BEGIN Data
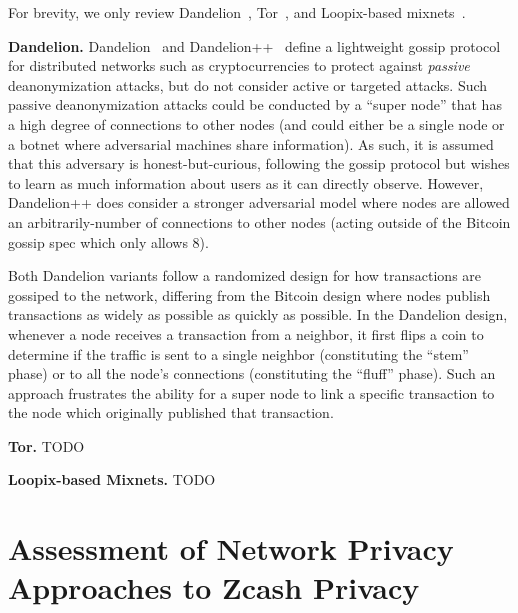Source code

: \documentclass{article}
\begin{document}
For brevity, we only review
Dandelion~\cite{Fanti:2018:DLC,BojjaVenkatakrishnan:2017:DRB},
Tor~\cite{tor-specification}, and
Loopix-based mixnets~\cite{Piotrowska:2017:LAS}.

\textbf{Dandelion.}
Dandelion~\cite{BojjaVenkatakrishnan:2017:DRB} and
Dandelion++~\cite{Fanti:2018:DLC} define a lightweight gossip protocol for
distributed networks such as cryptocurrencies to protect against \emph{passive}
deanonymization attacks, but do not consider active or targeted attacks. Such
passive deanonymization attacks could be conducted by a ``super node'' that has
a high degree of connections to other nodes (and could either be a single node
or a botnet where adversarial machines share information). As such, it is
assumed that this adversary is honest-but-curious, following the gossip protocol
but wishes to learn as much information about users as it can directly observe.
However, Dandelion++ does consider a stronger adversarial model where nodes are
allowed an arbitrarily-number of connections to other nodes (acting outside of the
Bitcoin gossip spec which only allows 8).

Both Dandelion variants follow a randomized design for how transactions are
gossiped to the network, differing from the Bitcoin design where nodes publish
transactions as widely as possible as quickly as possible. In the Dandelion
design, whenever a node receives a transaction from a neighbor, it
first flips a coin to determine if the traffic is sent to a single
neighbor (constituting the ``stem'' phase) or to all the node's connections
(constituting the ``fluff'' phase). Such an approach frustrates the ability for
a super node to link a specific transaction to the node which originally
published that transaction.


\textbf{Tor.}
TODO

\textbf{Loopix-based Mixnets.}
TODO

\section{Assessment of Network Privacy Approaches to Zcash Privacy}
\label{network-privacy-assessment}





\end{document}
END Data
Once the pictures are set aside, please output all the data word for word.

◆ Solution for this task:
Source code

: \documentclass{article}
\begin{document}
For brevity, we only review
Dandelion~\cite{Fanti:2018:DLC,BojjaVenkatakrishnan:2017:DRB},
Tor~\cite{tor-specification}, and
Loopix-based mixnets~\cite{Piotrowska:2017:LAS}.

\textbf{Dandelion.}
Dandelion~\cite{BojjaVenkatakrishnan:2017:DRB} and
Dandelion++~\cite{Fanti:2018:DLC} define a lightweight gossip protocol for
distributed networks such as cryptocurrencies to protect against \emph{passive}
deanonymization attacks, but do not consider active or targeted attacks. Such
passive deanonymization attacks could be conducted by a ``super node'' that has
a high degree of connections to other nodes (and could either be a single node
or a botnet where adversarial machines share information). As such, it is
assumed that this adversary is honest-but-curious, following the gossip protocol
but wishes to learn as much information about users as it can directly observe.
However, Dandelion++ does consider a stronger adversarial model where nodes are
allowed an arbitrarily-number of connections to other nodes (acting outside of the
Bitcoin gossip spec which only allows 8).

Both Dandelion variants follow a randomized design for how transactions are
gossiped to the network, differing from the Bitcoin design where nodes publish
transactions as widely as possible as quickly as possible. In the Dandelion
design, whenever a node receives a transaction from a neighbor, it
first flips a coin to determine if the traffic is sent to a single
neighbor (constituting the ``stem'' phase) or to all the node's connections
(constituting the ``fluff'' phase). Such an approach frustrates the ability for
a super node to link a specific transaction to the node which originally
published that transaction.


\textbf{Tor.}
TODO

\textbf{Loopix-based Mixnets.}
TODO

\section{Assessment of Network Privacy Approaches to Zcash Privacy}
\label{network-privacy-assessment}





\end{document}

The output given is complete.